Par leurs conclusions du 23 mars 2021, Maître L. et la société France Terre demandent à la cour de confirmer le jugement en ce qu'il a condamné la société Élysées résidence 5 à payer la somme de 290.654,10 euros augmentée des intérêts au taux contractuel à compter du 3 août 2016, de l'infirmer en ce qu'il les a condamnés à payer à la société Élysées résidence 5 un euro à titre de pénalité de retard, en ce qu'il a ordonné la compensation judiciaire entre ces deux sommes et en ce qu'il les a déboutés de leurs demandes aux fins d'indemnisation. Ils sollicitent une somme de 1.000 euros par jour de retard à compter du 3 août 2016 jusqu'à la libération effective de l'intégralité des sommes restant dues au titre de la vente et concluent au rejet des demandes de la société Élysées résidence 5, dont celle relative à la compensation judiciaire. Ils sollicitent enfin une somme de 20 000 euros en application de l'article 700 du code de procédure civile outre la condamnation de l'appelante aux dépens.

 

MOTIFS (justification de la décision)                                  (N.B. : mention ne figurant pas sur l’original)

MOTIFS :

Sur l'intervention volontaire de la Caisse d'épargne :

Il convient de recevoir la Caisse d'épargne et de prévoyance d'Île-de-France en son intervention volontaire.

 

Sur la demande en paiement au titre du solde du prix de vente :

Sauf la compensation invoquée par la société Élysées résidence 5, le montant du solde de prix réclamé par le vendeur n'est pas contesté.
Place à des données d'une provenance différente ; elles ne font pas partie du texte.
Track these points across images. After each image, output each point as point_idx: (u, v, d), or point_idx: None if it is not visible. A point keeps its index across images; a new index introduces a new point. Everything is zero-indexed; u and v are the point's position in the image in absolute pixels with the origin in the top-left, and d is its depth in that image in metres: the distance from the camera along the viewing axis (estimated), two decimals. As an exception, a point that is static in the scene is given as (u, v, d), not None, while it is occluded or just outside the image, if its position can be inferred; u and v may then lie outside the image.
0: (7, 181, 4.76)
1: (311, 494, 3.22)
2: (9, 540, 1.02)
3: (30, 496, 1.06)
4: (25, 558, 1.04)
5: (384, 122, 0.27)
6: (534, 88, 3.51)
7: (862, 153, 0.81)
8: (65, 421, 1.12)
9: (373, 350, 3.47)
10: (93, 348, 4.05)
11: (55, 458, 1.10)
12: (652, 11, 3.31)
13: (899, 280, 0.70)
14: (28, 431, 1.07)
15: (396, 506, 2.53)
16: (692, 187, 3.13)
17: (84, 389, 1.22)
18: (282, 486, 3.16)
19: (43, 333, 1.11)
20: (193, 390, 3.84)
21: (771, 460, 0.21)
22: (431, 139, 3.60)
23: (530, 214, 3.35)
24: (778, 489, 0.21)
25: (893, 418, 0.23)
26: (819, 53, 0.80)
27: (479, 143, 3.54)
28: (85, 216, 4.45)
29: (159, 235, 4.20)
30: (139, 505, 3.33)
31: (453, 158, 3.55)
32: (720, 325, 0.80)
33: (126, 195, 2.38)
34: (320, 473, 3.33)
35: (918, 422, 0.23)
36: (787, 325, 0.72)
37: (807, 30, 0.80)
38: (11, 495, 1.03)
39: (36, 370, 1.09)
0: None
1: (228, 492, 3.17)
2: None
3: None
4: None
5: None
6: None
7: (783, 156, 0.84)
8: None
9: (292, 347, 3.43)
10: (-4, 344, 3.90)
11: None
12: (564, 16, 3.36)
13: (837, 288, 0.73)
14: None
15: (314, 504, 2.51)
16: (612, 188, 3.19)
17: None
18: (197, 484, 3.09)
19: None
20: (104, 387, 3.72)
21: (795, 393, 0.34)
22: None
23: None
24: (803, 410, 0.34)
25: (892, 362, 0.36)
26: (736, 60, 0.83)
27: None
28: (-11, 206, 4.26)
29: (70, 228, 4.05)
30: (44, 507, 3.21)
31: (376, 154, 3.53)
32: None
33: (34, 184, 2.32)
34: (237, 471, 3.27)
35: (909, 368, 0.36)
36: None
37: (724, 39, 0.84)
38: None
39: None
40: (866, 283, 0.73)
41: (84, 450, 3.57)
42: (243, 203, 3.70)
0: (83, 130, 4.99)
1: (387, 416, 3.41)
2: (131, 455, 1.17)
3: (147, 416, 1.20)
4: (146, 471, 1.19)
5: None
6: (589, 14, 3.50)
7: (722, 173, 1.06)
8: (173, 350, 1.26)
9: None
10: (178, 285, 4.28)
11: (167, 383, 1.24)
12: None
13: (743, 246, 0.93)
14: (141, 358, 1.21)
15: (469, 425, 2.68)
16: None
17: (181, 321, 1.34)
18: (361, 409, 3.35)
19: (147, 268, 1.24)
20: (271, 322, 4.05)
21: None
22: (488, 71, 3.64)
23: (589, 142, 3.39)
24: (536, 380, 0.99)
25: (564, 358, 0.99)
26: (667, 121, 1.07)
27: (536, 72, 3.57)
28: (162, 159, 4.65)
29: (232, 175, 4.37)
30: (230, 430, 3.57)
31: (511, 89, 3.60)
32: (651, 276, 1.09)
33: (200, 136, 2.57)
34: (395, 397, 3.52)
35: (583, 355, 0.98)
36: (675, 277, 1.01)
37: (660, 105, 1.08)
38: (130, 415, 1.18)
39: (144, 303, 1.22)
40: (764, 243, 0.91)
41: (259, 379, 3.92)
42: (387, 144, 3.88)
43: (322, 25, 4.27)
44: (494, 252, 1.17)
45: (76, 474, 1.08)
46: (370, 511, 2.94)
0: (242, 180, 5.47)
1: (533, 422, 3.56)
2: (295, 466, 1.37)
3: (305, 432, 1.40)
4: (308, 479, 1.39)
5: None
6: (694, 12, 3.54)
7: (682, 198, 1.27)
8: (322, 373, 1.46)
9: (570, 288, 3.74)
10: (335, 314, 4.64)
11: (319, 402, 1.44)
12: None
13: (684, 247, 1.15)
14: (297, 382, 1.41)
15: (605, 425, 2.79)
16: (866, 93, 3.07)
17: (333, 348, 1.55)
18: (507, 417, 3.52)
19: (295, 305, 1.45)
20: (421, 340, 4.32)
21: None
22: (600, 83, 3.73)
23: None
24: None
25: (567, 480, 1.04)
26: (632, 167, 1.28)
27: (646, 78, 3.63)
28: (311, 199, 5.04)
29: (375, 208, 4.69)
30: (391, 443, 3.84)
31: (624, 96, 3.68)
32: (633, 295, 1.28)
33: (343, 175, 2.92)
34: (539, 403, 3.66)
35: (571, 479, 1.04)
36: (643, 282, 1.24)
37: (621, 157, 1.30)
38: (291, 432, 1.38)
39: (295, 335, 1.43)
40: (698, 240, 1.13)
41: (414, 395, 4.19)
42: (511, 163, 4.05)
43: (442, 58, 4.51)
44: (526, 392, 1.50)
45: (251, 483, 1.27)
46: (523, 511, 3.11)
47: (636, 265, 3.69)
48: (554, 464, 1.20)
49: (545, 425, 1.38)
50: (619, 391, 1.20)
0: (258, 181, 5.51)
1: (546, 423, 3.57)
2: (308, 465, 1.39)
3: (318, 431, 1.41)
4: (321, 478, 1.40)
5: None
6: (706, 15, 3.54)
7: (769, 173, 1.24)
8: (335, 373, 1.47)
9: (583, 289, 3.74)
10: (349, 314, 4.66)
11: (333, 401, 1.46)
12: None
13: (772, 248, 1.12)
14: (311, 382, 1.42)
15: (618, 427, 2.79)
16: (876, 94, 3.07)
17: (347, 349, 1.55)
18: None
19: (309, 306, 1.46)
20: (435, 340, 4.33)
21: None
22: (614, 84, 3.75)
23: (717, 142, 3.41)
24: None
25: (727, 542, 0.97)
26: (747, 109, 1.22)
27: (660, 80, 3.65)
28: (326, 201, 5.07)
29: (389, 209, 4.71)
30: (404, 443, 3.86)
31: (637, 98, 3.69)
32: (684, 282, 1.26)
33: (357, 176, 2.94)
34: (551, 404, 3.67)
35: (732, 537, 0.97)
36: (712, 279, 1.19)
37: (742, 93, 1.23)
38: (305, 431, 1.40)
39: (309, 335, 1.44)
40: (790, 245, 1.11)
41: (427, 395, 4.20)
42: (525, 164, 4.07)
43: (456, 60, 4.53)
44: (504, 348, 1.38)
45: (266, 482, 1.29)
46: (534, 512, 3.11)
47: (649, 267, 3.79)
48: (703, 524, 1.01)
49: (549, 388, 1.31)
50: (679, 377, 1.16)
Pour faire droit à la demande en paiement de la somme de 290.654,10 euros, outre les intérêts au taux contractuel, et fixer à un euro les pénalités de retard le tribunal a considéré pour l'essentiel que :

- la société Élysées résidence 5 ne pouvait se prévaloir de la compensation entre le prix de vente qu'elle restait devoir et des pénalités de retard contestées en leur principe et en leur montant par la société France Terre,

- le défaut de paiement de la société Élysées résidence 5 a été une cause de retard majeur et elle a en outre refusé un certain temps de prendre livraison des appartements pourtant achevés,

- certains des événements à l'origine du retard sont constitutifs de cas de force majeure,

- l'article 1231-5 alinéa 3 et 4 du code civil autorise le juge à réduire le montant des pénalités prévues à proportion de l'intérêt que l'exécution partielle a procuré au créancier.

 

La suspension du délai de livraison

Selon la société Élysées résidence 5, les causes légitimes de suspension du délai de livraison s'élèvent à 77,5 jours, au titre d'intempéries de janvier 2012 à février 2013, et à 48 jours, en raison du placement en redressement judiciaire de la société Sepia.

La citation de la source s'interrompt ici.